Jacob wrote:Had I a dime for each little mistake I've made, I could buy myself my own computer >_<.
Sure, it'd be fun to look through the source of the hashing versions. There used to be a site that listed perft values for several positions along with check counts, captures, e.p., etc. and it was very useful for debugging. Unfortunately it seems to be gone now, but if you combine the versions I could use it to validate my results, and I'd make a web page of my own.
Yes, this was the SMIRF website. I verified all my perfts against that, also the move-type specifications (except that my perft did not report checks and mates).
OK, I put a version with hash on my website, now, and it seems to work. I use the full 64 bits of the key, so although key collisions are possible in theory, they should be very unlikely. The opening perfts seem to be OK upto d=8. (I did not test deeper.) Hashing with a reasonable size table (say 128MB) speeds up the perft(7) by more than a factor 5 (53 sec to 9.6 sec on a 2.8GHz Pentium IV).
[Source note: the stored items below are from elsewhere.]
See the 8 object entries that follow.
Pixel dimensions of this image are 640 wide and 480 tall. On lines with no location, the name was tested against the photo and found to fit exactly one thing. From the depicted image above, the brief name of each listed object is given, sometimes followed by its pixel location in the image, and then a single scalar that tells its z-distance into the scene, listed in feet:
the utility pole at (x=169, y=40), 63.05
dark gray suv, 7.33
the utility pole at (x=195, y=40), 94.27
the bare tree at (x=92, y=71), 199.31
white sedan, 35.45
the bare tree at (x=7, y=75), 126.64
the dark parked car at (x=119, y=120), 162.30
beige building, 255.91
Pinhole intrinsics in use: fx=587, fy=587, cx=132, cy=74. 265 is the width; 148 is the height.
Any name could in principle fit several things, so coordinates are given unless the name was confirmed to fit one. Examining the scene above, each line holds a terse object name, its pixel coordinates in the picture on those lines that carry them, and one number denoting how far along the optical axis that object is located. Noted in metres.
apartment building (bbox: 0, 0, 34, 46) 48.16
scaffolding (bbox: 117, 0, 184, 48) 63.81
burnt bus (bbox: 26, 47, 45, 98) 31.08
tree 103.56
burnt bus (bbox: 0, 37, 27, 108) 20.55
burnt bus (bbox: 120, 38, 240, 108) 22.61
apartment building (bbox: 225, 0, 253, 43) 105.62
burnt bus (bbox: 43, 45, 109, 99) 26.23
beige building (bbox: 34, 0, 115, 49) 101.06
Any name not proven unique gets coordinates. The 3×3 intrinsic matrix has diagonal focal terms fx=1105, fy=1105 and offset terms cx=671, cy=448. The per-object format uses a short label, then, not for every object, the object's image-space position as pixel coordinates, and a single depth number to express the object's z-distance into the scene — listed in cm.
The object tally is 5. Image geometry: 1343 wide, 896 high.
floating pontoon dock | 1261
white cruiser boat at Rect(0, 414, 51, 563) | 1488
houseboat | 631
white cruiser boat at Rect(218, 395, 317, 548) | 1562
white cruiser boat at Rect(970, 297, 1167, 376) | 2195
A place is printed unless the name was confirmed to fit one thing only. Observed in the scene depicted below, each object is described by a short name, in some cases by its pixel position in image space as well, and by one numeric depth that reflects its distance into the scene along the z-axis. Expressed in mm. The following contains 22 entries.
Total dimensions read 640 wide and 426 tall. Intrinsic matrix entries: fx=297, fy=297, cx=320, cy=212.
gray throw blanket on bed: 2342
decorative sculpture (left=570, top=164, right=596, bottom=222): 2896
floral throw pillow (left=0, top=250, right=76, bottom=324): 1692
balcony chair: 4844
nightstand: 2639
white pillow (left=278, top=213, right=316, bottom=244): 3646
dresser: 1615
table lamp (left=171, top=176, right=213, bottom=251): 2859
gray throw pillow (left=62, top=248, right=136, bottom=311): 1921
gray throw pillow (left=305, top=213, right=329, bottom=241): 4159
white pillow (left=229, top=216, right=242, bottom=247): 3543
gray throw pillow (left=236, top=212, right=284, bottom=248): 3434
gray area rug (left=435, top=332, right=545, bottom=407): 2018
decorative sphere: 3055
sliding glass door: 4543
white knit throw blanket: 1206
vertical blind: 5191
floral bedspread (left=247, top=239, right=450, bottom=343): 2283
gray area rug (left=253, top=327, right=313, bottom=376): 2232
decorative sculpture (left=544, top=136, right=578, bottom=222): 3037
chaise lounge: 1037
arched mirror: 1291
Funny thing is that I started using a very simplistic hashing scheme, (replace always) with the aim to first achieve correctness first, before optimizing, and then it turned out I could hardly improve on it by smarter replacement.
So it still uses replace always. Depth does not provide upward compatibility for perfting, so I just work the depth into the key. The same position can then be in the table several times, with different depth. As a consequence I don't have to store the depth in the entry, except for implementing things as depth-preferred replacement. So I decided not to bother.
There is some implicit depth-prefference, though: The d=1 nodes (which count the moves to determine how many d=0 nodes there would be, but except for a few exceptions were legality checking was difficult otherwise, it does not really make these moves) can be calculated so fast, that probing the main hash for them is actually counterproductive. The average DRAM access takes far longer than running the move generator. So I have a separate small hash table, of only 128KB (8K entries) that is so frequently probed that it will always remain in L2 (which was 512KB on my machine). All d=1 probes go there, and as they are always L2 hits, this really pays off (despite the lower hash hit rate).
The lowest depth to go into the main hash is thus d=2. I confined these probes to half the hash table (the odd entries), to protect the deeper stuff that goes all into the other half. Trying to give d=4 or d=5 more protection than d=3 did not seem to speed things up.
If you find any errors, let me know.